Passage provided =>
----------

This problem is all about taking a simple problem in probability and complicating it.
Consider the problem of finding the expected number of uniform variables between $0$ and $1$ needed to get a sum greater than $1$. This problem is well studied and surprisingly the answer turns out to be $e$, Euler's number.
The derivation goes something like this. Starting with $0$, we keep generating Uniform random variable $X \sim U(0,1)$ and adding them until we exceed $1$. Let $\mathbb{E}(x)$ be the expected number of random variables needed when we start from $x$.
It's easy to that $\mathbb{E}(x)=0$ for $x>1$ and $E(1)=1$, both by problem definition.
Now it's easy to write the following equation.
$\mathbb{E}(x)=1+\displaystyle\int\limits_0^1\mathbb{E}(x+t)\,dt$
Now let $y=x+t$. The only thing to take care is when $t=1$, $y=1+x$. But we already know that expected value is $0$ for a value exceeding $1$. Hence, we can only consider the integral with $1$ as the upper limit.
$\mathbb{E}(x)=1+\displaystyle\int\limits_x^1\mathbb{E}(y)\,dy$
For reasons that'll be apparent later in this post, let's define a family of functions $f_k(z)$ such that $f_k^{(k)}(z)=D^k f_k(z)=\mathbb{E}(z)$ and $f_k(1)=0$, $k > 0$. Here the bracketed exponents denotes differentiation and $D$ denotes the differentiation operator.
Using this definition, the equation above becomes,
$\begin{align}
f_1'(x)&=1+\displaystyle\int\limits_x^1\,df_1\\
&=1+f_1(1)-f_1(x)\\
&=1-f_1(x)
\end{align}$
Therefore, we end up with the differential equation $f'_1(x)+f_1(x)=1$.
Solving this with Wolfram alpha, we get $f_1(x)=1+c_1e^{-x}$.

----------

Records contained in a dataset

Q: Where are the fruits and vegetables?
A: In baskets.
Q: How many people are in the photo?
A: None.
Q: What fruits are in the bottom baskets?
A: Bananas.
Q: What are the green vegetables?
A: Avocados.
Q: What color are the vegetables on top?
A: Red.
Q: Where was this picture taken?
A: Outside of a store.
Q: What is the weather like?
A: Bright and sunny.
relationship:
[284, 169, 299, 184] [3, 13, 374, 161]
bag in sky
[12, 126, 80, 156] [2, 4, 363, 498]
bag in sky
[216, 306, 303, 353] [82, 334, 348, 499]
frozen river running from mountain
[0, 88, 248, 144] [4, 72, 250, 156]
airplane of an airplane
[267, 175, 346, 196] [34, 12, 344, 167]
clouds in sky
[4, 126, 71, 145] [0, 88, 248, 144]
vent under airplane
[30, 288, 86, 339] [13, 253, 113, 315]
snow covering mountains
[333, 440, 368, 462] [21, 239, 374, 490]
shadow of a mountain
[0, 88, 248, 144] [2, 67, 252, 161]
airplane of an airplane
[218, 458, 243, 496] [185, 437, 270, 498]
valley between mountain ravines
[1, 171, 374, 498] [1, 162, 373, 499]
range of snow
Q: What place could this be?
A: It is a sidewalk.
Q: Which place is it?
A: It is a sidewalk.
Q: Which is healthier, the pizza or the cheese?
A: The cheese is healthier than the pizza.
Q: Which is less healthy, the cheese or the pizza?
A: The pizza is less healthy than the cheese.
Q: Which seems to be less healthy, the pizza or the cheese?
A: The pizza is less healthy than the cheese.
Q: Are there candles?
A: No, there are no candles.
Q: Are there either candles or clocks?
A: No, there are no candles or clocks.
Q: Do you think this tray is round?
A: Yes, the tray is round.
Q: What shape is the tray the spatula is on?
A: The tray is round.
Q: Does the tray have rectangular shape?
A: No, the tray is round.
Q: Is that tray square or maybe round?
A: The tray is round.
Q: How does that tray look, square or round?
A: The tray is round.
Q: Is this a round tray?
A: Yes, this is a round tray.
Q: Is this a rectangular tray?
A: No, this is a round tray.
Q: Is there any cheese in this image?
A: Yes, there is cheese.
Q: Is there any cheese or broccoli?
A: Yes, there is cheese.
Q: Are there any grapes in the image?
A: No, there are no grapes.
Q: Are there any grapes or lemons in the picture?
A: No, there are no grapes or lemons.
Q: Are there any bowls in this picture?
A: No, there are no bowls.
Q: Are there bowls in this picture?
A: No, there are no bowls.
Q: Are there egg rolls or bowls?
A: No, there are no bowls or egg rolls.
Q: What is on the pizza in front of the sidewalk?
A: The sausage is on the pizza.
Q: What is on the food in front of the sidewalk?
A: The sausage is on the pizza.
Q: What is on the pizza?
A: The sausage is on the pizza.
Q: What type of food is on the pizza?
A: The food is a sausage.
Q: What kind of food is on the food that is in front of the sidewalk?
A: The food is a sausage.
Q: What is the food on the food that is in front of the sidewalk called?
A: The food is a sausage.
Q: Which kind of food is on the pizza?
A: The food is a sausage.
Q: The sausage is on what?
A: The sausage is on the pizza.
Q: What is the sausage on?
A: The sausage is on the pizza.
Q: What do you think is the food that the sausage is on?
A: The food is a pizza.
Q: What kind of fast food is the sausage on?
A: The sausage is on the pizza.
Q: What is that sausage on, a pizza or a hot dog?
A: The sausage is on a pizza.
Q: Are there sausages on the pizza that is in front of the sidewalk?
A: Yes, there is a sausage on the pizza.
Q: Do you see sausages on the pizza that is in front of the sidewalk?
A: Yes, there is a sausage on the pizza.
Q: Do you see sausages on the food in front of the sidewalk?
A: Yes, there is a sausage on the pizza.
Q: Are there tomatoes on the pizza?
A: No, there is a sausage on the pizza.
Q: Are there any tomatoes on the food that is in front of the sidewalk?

----------

Tasks to complete =>
1) Please reproduce a section of the post on expected sums of uniform variables word for word, beginning at the words "Now it's easy" and stopping after "differential equation $f'_1(x)+f_1(x)=1$.".
2) In the post on expected sums of uniform variables, what is the expected number of uniform variables between 0 and 1 needed for their sum to exceed 1?

Task-by-task results =>
1)
Now it's easy to write the following equation.
$\mathbb{E}(x)=1+\displaystyle\int\limits_0^1\mathbb{E}(x+t)\,dt$
Now let $y=x+t$. The only thing to take care is when $t=1$, $y=1+x$. But we already know that expected value is $0$ for a value exceeding $1$. Hence, we can only consider the integral with $1$ as the upper limit.
$\mathbb{E}(x)=1+\displaystyle\int\limits_x^1\mathbb{E}(y)\,dy$
For reasons that'll be apparent later in this post, let's define a family of functions $f_k(z)$ such that $f_k^{(k)}(z)=D^k f_k(z)=\mathbb{E}(z)$ and $f_k(1)=0$, $k > 0$. Here the bracketed exponents denotes differentiation and $D$ denotes the differentiation operator.
Using this definition, the equation above becomes,
$\begin{align}
f_1'(x)&=1+\displaystyle\int\limits_x^1\,df_1\\
&=1+f_1(1)-f_1(x)\\
&=1-f_1(x)
\end{align}$
Therefore, we end up with the differential equation $f'_1(x)+f_1(x)=1$.

2) It is $e$, Euler's number.